Carry the February wine editorial forward from its final sentence.

** Selected extract **
──────
WINE EDITORIAL
Monday, June 1, 2026

February 2026

The Month of
Three Anchors

February loosens but doesn’t commit. The wines that mark this moment are best when they’re plainly themselves — each a reference expression of its tradition. This month: a Rueda Verdejo, a Sicilian Nero d’Avola, and a Napa Cab worth the price.

Selections from a past month — availability may have changed.

Our recommendations may include affiliate links. Purchases made through them help support TERROIR at no extra cost to you.

01

The Weekday Wine · Under $20

Bodegas Naia Verdejo 2023

Rueda DO, Spain

Stone fruit and lemon-pie on the nose, with a savory fennel note that anchors the palate. Four months on lees give the wine its creamy texture; the chalk-rich soils of La Seca give the finish its dry, almost flinty snap. Bodegas Naia was founded in 2002 to harness the original Verdejo clone — old-vine parcels at 730–790 meters elevation, well above Rueda’s typical heat. Ninety-one points from Vinous, under twenty dollars. Rueda still has plenty to say.

TASTING NOTES
Ripe stone fruit, fennel, lemon pith, white blossom

PAIRS WITH
Roast chicken with lemon, manchego with quince

GRAPE
Verdejo (100%)

DRINK WINDOW
2024–2027

Vintage Context

Rueda’s 2023 was warm and ripe but cooled by late-season nights that preserved Verdejo’s signature acidity. Naia draws fruit from old-vine parcels at 730–790 meters elevation — high enough that the wine retains the herbal lift the appellation is known for. Four months on lees gives the texture; the chalk gives the snap.
──────
** Data listing **
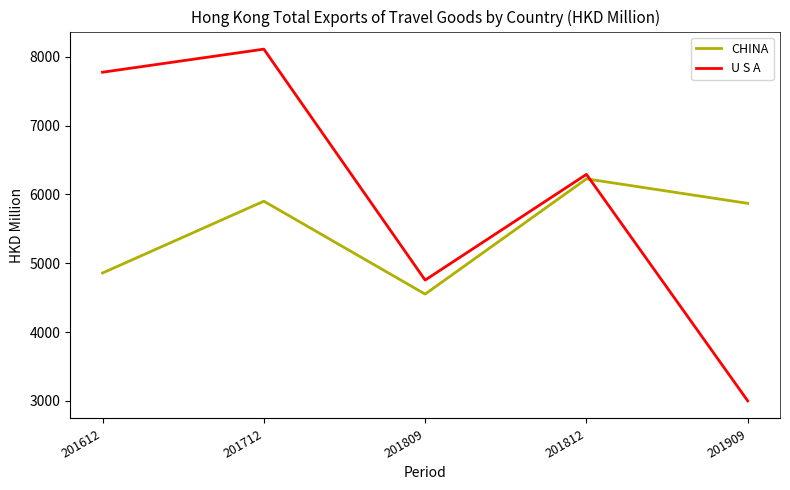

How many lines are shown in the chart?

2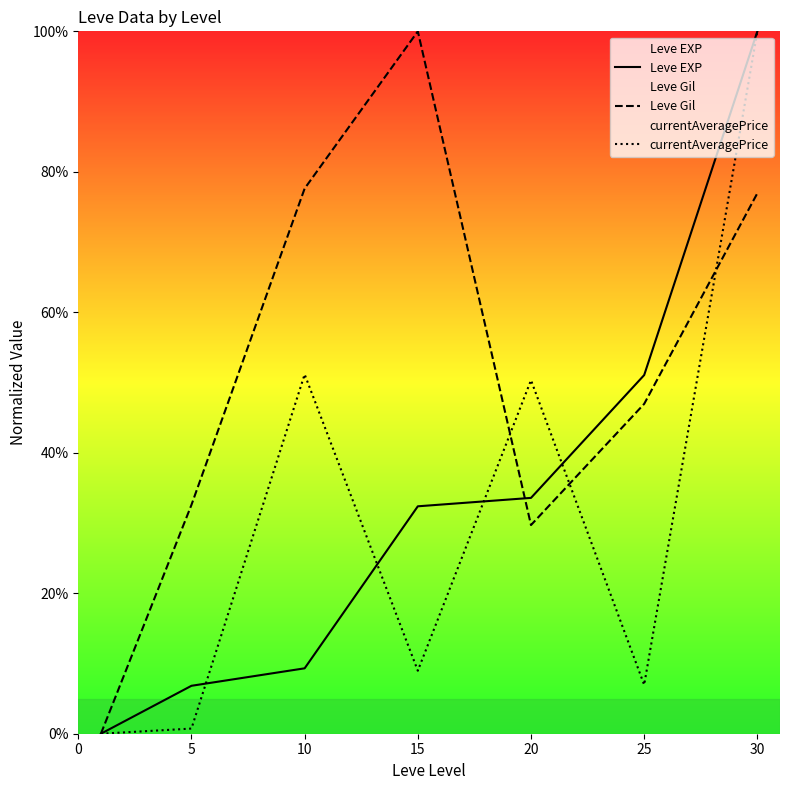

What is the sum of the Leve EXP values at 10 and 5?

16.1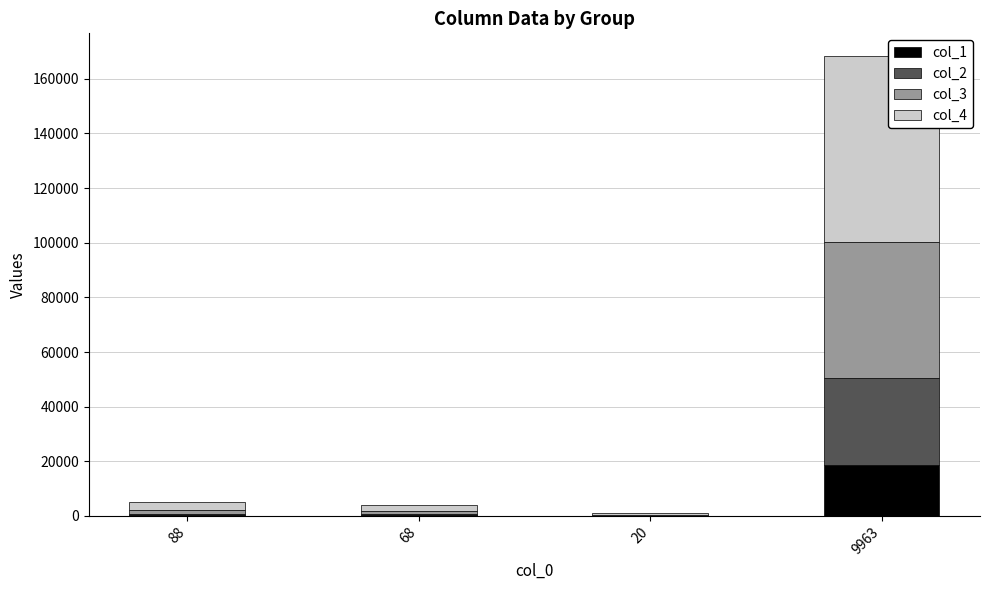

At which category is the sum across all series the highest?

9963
──────
** Output for this exercise **
Build the Board

via Murray’s Cheese

A weeknight board for a Spanish white

Manchego (3-month) · Spanish chorizo · Marcona almonds · membrillo · sourdough crisps

02

The Saturday Pour · $20–$50

Feudo Montoni Lagnusa Nero d’Avola 2021

Sicily DOC, Italy

Dark cherry and crushed violet on the nose, with dried herbs and the savory note of Sicilian sun. The palate is full but never heavy: ripe fruit balanced against fine, dusty tannins, and the acidic line keeps the wine moving. Feudo Montoni has farmed this site near Cammarata since 1469; Fabio Sireci is the third generation since the family bought it back. The Lagnusa is their everyday Nero d’Avola — 100% indigenous variety, no oak, just stainless steel and time. Structure with elegance, not strength.

TASTING NOTES
Dark cherry, crushed violet, dried thyme, dusty tannins

PAIRS WITH
Eggplant parmigiana, grilled lamb chops

GRAPE
Nero d’Avola (100%)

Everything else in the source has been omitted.